[Input records Boundary: Start]
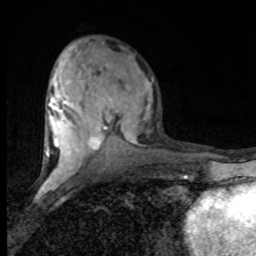
Breast MRI (dynamic contrast-enhanced), one axial slice; slice 37 of 80 in the series (ordered by position); cropped to one breast; dynamic contrast-enhanced series, time point 2 of 8 at this slice position (early post-contrast); 1.5 T; TE 4.2 ms, TR 7 ms; 2 mm slice thickness; 256 × 256 image matrix, field of view 150 × 150 mm. Female patient.
Annotated regions visible in this slice (semi-automatically segmented with operator editing):
- enhancing-tissue mask used for the functional tumour volume (all voxels passing the contrast-enhancement thresholds inside the analysis volume; usually the tumour): bounding box <46,47,154,182> (left, top, right, bottom; pixels)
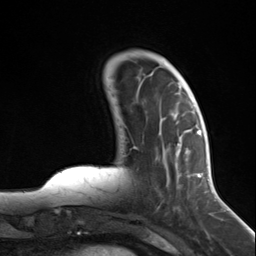
Breast MRI (dynamic contrast-enhanced), one axial slice; slice 39 of 124 in the series (ordered by position); cropped to one breast; dynamic contrast-enhanced series, time point 2 of 7 at this slice position (early post-contrast); 3 T; TE 1.8 ms, TR 4.7 ms; 1.3 mm slice thickness; 256 × 256 image matrix. Female patient.
Structures marked on this image (semi-automatic segmentation, software-assisted and operator-edited):
- enhancing-tissue mask used for the functional tumour volume (all voxels passing the contrast-enhancement thresholds inside the analysis volume; usually the tumour): bounding box (x1, y1, x2, y2) in pixels: (137, 131, 197, 211)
[Input records Boundary: End]
Task to complete — Copy every line of the data above in which the string "semi" appears.

Answer section —
Annotated regions visible in this slice (semi-automatically segmented with operator editing):
Structures marked on this image (semi-automatic segmentation, software-assisted and operator-edited):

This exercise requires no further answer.